● Data shown
■ ■ ■ ■ ■ ■ ■
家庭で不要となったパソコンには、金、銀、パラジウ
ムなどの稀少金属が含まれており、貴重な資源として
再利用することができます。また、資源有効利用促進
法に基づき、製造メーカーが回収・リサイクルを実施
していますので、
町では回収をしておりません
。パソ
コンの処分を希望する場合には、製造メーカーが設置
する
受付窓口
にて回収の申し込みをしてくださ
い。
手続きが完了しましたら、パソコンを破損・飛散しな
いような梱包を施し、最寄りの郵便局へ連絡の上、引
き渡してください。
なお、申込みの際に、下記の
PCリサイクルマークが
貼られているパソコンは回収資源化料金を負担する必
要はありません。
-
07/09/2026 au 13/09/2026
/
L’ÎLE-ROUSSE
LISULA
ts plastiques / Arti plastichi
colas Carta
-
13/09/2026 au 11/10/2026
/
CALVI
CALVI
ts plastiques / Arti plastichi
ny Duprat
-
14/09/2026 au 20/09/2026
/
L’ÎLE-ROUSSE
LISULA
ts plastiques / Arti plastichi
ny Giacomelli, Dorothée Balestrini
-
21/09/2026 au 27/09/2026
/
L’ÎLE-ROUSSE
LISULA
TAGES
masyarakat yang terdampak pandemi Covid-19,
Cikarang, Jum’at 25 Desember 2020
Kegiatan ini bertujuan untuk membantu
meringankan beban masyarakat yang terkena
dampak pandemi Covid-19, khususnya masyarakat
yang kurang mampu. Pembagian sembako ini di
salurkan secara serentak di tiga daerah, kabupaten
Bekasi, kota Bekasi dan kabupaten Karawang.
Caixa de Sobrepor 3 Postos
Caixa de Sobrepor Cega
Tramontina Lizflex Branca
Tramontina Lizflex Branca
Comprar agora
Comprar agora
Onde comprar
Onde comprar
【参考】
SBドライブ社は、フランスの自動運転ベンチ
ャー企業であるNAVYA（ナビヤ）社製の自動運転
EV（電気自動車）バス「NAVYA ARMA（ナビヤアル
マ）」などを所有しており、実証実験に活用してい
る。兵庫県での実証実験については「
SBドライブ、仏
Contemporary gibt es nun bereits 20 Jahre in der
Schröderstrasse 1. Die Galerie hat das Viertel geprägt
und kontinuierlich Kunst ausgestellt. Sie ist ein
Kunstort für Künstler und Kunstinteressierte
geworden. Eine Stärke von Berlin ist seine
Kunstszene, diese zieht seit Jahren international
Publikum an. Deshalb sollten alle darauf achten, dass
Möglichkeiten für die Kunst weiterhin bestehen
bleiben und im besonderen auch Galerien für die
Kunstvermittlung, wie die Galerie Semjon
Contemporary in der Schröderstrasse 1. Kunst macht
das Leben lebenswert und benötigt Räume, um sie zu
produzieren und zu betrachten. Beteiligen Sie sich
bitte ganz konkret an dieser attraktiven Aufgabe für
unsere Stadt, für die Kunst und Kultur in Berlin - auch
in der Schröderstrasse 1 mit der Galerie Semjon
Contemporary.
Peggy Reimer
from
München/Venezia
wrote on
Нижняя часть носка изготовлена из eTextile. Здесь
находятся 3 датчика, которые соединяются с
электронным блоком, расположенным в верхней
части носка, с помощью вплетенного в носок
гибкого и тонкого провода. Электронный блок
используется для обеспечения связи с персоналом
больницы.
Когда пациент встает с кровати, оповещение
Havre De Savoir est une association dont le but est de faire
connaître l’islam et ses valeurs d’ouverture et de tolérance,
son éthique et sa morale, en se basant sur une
■ ■ ■ ■ ■ ■ ■
● Exercise
Nothing but a number is wanted here: please count the lines in the entries above that include the word "Caixa".

● Reply
2